Actionable metrics: Rethinking management information
May 25, 2016 Chris Sandilands
Do you manage a commercial insurance book as an underwriter or broker? Think about the last management report you saw.
It probably contained information about your income and costs, likely segmented by product or region. I’d guess there was also some information about staff turnover and maybe some charts and a few words of commentary. I bet that there were few, if any, metrics that genuinely allowed you to make strategic choices for your business. Let me explain.
We work in a modern office building in Moorgate. About fifty percent of the offices are occupied by ‘suits’ like us; the rest are full of hipsters building internet businesses. These offices share many common features: they are filled with young, mostly bearded, entrepreneurs, and there’s normally a giant monitor in the corner showing the business’s performance data.

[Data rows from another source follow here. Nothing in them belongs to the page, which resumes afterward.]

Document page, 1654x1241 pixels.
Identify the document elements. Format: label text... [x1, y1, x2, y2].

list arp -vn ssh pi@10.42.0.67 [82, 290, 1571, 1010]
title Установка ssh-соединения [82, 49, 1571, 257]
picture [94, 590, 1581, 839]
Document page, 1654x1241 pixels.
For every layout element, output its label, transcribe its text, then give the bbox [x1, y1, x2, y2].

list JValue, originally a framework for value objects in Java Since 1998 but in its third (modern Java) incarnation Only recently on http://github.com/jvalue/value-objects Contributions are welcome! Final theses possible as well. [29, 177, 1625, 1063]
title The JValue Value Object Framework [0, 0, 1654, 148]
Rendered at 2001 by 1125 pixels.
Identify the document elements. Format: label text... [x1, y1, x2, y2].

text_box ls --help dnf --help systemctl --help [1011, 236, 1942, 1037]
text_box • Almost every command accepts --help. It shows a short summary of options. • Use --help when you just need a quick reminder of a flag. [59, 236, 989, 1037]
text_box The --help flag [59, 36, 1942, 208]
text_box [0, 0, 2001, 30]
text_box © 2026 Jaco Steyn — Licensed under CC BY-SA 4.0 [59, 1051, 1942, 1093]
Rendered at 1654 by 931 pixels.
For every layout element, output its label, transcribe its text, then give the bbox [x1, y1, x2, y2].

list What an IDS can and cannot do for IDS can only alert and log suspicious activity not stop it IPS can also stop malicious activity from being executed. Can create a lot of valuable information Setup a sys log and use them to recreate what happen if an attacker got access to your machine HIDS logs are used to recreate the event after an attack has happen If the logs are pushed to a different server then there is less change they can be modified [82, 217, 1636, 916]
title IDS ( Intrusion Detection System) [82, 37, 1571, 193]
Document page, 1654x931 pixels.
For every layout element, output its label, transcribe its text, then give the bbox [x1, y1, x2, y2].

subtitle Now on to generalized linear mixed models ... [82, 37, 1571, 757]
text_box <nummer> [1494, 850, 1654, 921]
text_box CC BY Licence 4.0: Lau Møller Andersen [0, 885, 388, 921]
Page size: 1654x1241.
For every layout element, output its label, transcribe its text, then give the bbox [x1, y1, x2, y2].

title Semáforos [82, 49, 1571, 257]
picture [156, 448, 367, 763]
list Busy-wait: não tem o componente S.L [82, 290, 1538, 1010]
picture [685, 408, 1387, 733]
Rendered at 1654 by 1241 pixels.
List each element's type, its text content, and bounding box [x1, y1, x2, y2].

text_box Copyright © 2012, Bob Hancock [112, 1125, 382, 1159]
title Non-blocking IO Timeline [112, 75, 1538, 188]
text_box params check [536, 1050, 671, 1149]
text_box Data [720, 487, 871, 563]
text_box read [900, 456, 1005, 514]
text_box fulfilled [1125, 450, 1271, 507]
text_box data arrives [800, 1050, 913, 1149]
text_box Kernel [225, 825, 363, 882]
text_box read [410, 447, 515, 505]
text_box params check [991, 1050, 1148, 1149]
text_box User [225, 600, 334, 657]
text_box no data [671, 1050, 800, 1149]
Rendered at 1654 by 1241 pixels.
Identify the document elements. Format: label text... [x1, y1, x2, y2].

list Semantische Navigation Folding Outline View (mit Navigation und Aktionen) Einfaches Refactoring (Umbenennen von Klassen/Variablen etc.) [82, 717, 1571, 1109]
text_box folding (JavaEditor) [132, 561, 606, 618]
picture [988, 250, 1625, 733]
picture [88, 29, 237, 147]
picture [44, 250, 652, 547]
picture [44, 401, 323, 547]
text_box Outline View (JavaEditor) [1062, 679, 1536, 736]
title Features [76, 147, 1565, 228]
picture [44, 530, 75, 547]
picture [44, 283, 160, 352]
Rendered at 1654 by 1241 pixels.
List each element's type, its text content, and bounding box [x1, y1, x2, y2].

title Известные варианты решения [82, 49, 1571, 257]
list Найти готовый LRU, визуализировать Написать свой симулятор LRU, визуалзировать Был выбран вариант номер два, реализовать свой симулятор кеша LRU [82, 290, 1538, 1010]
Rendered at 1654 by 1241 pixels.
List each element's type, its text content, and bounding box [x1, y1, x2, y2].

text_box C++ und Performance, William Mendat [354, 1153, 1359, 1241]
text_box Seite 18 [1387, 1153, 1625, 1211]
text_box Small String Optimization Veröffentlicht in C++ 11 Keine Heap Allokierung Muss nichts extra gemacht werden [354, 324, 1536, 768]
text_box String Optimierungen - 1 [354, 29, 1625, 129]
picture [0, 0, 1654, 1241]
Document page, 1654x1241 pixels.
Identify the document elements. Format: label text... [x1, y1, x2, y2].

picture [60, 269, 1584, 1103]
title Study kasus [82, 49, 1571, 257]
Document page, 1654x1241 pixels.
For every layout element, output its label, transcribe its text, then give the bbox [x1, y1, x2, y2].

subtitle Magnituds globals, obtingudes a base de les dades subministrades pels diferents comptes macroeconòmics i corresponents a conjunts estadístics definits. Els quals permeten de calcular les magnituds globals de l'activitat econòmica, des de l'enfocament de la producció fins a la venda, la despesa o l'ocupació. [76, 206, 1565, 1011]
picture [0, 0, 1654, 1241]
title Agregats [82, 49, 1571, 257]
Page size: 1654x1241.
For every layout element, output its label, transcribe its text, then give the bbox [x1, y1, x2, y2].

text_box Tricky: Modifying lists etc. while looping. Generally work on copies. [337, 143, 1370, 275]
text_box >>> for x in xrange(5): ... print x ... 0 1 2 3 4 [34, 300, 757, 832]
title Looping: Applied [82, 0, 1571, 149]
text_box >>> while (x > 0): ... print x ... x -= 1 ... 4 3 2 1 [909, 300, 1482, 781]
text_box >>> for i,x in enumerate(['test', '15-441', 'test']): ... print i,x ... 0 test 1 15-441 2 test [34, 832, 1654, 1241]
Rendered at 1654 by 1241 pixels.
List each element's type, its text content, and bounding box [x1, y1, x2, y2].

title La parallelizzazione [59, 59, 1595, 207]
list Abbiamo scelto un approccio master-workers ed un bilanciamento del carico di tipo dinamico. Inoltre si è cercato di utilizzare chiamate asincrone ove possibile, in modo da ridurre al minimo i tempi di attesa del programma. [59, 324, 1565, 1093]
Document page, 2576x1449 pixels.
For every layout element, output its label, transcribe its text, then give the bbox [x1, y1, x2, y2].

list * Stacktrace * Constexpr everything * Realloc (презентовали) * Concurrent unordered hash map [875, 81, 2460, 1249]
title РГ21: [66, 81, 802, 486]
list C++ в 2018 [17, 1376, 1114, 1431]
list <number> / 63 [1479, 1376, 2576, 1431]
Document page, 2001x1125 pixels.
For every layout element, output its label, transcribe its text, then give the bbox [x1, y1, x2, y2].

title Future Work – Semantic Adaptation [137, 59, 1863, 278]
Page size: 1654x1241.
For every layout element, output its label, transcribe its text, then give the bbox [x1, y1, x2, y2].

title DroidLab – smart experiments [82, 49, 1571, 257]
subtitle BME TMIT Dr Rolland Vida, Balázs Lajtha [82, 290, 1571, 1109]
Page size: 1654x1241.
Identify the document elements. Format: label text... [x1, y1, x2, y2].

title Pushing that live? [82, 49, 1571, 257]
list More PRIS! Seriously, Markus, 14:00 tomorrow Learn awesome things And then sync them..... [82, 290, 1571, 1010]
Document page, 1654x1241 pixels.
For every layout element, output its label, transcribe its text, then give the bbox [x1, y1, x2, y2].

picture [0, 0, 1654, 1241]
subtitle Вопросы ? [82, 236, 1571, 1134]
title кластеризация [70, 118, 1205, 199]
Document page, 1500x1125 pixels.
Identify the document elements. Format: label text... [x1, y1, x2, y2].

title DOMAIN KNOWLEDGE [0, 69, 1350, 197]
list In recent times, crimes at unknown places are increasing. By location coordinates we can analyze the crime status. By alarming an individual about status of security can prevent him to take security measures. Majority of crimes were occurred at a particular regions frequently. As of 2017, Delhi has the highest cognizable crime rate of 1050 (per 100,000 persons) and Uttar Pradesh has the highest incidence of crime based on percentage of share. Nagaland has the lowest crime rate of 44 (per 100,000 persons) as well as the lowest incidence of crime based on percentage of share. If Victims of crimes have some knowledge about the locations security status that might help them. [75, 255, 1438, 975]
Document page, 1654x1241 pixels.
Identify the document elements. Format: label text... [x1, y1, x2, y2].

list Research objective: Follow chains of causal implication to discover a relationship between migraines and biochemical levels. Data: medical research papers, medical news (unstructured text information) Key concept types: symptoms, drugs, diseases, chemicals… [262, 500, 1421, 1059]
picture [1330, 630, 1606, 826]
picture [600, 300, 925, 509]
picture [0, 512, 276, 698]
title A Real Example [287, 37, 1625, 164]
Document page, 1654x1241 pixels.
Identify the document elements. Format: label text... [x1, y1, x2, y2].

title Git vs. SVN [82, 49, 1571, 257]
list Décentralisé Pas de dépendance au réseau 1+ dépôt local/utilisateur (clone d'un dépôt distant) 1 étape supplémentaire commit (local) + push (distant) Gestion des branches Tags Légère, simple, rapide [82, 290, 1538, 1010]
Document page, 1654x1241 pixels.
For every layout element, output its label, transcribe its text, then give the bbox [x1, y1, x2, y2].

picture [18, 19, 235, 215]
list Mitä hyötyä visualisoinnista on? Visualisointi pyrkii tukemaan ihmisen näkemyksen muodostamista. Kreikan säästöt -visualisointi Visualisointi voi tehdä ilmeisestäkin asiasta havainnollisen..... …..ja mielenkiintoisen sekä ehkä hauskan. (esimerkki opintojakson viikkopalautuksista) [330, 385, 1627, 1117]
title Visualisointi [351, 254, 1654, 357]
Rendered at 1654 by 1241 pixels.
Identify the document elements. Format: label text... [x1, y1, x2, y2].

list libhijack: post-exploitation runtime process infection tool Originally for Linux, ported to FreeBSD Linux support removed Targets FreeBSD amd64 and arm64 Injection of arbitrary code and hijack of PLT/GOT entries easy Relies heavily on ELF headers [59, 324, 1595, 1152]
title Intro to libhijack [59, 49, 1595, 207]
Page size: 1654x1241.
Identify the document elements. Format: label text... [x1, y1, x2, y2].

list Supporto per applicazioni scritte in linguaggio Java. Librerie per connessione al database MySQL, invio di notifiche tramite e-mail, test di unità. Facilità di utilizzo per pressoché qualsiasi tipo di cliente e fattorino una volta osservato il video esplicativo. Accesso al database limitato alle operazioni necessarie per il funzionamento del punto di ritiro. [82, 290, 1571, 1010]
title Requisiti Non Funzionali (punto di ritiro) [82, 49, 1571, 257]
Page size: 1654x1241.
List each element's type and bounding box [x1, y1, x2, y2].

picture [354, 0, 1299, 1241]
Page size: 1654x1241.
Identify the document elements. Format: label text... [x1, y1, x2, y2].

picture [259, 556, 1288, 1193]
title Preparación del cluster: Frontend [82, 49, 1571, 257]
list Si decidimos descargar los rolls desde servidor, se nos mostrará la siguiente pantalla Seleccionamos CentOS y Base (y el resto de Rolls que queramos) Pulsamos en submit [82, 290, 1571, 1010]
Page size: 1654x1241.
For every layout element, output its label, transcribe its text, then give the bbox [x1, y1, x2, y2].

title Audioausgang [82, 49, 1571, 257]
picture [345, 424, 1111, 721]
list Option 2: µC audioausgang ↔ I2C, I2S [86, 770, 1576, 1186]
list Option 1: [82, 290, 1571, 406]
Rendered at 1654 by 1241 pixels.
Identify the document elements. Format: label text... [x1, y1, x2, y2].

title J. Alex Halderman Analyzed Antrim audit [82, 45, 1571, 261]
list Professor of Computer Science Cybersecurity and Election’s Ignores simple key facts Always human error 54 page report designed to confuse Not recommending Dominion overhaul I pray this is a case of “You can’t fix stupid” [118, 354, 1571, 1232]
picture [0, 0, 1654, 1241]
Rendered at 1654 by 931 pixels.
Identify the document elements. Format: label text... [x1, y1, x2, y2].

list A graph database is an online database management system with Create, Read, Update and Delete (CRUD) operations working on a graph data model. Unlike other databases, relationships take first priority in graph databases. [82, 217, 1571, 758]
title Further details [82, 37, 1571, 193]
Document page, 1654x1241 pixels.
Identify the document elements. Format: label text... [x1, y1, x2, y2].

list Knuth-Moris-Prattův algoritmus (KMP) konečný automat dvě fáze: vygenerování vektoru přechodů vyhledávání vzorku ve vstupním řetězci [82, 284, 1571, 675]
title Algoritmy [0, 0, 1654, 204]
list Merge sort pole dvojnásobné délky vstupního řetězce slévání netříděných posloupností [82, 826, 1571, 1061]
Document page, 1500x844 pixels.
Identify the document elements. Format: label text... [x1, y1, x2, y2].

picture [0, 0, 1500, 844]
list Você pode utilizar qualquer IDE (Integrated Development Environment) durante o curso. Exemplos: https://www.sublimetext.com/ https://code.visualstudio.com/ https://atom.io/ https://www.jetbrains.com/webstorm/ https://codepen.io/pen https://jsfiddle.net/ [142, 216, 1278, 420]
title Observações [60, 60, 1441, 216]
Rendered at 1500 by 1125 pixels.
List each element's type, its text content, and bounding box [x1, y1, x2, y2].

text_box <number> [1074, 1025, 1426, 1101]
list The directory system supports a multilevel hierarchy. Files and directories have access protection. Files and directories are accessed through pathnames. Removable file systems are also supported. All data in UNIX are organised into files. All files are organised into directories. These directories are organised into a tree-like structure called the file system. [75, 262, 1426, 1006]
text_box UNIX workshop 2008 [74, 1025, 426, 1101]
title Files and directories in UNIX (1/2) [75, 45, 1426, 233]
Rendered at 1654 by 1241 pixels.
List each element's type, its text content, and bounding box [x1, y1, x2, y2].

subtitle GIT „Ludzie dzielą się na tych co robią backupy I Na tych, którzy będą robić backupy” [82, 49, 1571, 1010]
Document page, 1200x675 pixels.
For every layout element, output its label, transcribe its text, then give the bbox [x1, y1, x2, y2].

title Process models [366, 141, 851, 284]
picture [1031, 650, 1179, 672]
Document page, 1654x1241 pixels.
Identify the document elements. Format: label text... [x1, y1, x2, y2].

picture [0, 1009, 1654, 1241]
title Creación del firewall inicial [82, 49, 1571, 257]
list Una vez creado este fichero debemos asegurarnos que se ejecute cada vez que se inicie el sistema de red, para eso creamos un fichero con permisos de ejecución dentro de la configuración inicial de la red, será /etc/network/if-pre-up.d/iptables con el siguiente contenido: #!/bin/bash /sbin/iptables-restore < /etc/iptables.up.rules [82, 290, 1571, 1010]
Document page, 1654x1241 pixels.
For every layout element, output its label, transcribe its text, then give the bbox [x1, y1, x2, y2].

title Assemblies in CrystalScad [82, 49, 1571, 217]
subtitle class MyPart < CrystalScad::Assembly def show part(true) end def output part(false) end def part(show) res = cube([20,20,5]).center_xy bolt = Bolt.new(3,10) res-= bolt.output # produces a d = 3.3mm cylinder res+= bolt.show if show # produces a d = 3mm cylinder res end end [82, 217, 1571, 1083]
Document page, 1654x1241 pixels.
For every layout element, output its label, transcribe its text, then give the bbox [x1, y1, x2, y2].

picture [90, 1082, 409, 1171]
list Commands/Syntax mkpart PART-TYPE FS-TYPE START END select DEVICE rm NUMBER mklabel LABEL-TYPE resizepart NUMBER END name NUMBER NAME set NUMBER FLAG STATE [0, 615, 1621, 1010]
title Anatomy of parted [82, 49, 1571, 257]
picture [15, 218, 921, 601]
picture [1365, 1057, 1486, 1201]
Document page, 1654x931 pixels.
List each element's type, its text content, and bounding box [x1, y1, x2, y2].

These businesses are obsessed with understanding stats: marketing effectiveness, conversion rates, average basket sizes, etc.
This is in stark contrast to many insurers and brokers, where MI is often generated from finance systems. This means that MI is not only late, but also distorted by accounting adjustments and not segmented by strategic segments.
As a result, management don’t gain actionable insight into the business. For example, I’ve rarely seen monthly MI reports at a commercial insurer that break down volumes into its actionable drivers: structural losses, conversion rate on accessible renewal volume, renewal volume changes driven by rate increases vs. account retention vs. other factors.
To some extent insurers and brokers aren’t to blame. As my Partner Greg Brown explains in his excellent paper on policy admin systems, many of the legacy systems used by the industry simply don’t capture performance data, or, if they do, can’t produce reports on it.
But that is only a limited excuse. Our observation is that, irrespective of IT challenges, management teams should place much more emphasis on ‘actionable metrics’ in their management information.
Revenue is not an actionable metric – it is a single measure of the effectiveness of a huge number of interconnected activities. A fact-driven manager can infer almost nothing about the quality of the underlying business from revenue alone.
Others have been even harsher about revenue-based metrics. Eric Ries, in his best-selling book, The Lean Startup, describes metrics which have the potential to make you feel good but don’t give you any actionable insight as “vanity metrics”.
That’s harsh but true. We think insurers and brokers should rethink their management information and make sure they are managing the drivers of value in their business, not just polishing the outcomes.